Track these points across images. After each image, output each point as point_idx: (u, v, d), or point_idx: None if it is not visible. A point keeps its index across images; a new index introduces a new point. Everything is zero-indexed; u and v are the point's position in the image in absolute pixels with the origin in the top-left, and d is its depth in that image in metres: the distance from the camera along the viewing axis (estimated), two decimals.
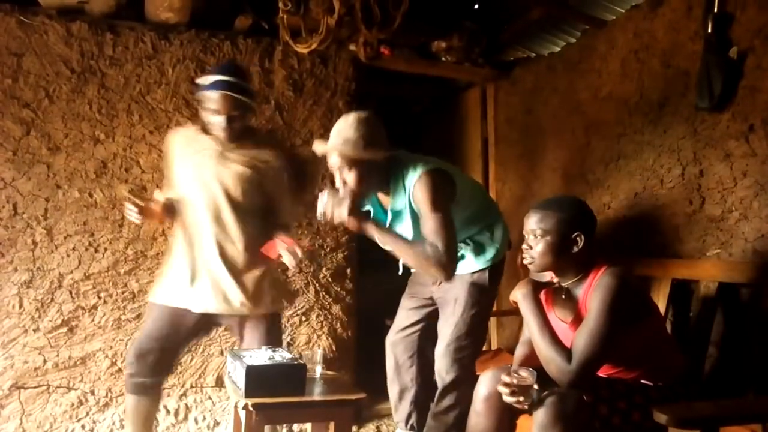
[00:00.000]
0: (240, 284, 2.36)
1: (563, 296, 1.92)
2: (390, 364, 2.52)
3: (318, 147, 2.23)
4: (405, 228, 2.27)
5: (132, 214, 2.31)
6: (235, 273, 2.36)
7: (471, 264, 2.33)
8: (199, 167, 2.39)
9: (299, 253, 2.32)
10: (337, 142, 2.16)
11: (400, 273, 2.45)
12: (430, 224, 2.11)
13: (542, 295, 1.98)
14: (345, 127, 2.17)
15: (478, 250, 2.33)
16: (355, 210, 2.12)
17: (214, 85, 2.31)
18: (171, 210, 2.42)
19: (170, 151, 2.48)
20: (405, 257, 2.18)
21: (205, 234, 2.37)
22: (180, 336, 2.39)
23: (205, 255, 2.37)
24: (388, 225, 2.28)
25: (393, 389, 2.52)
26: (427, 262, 2.09)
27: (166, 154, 2.51)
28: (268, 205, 2.47)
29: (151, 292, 2.48)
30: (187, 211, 2.41)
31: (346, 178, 2.17)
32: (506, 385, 1.77)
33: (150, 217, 2.39)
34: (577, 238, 1.84)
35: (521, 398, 1.75)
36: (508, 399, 1.77)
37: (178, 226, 2.46)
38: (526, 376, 1.77)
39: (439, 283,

* * * * * * * * *

### Work instructions
Each line from the one that holds "30: (187, 211, 2.41)" to the end of the records above should be transcribed exactly, both ends included.

### Solution to this problem
30: (187, 211, 2.41)
31: (346, 178, 2.17)
32: (506, 385, 1.77)
33: (150, 217, 2.39)
34: (577, 238, 1.84)
35: (521, 398, 1.75)
36: (508, 399, 1.77)
37: (178, 226, 2.46)
38: (526, 376, 1.77)
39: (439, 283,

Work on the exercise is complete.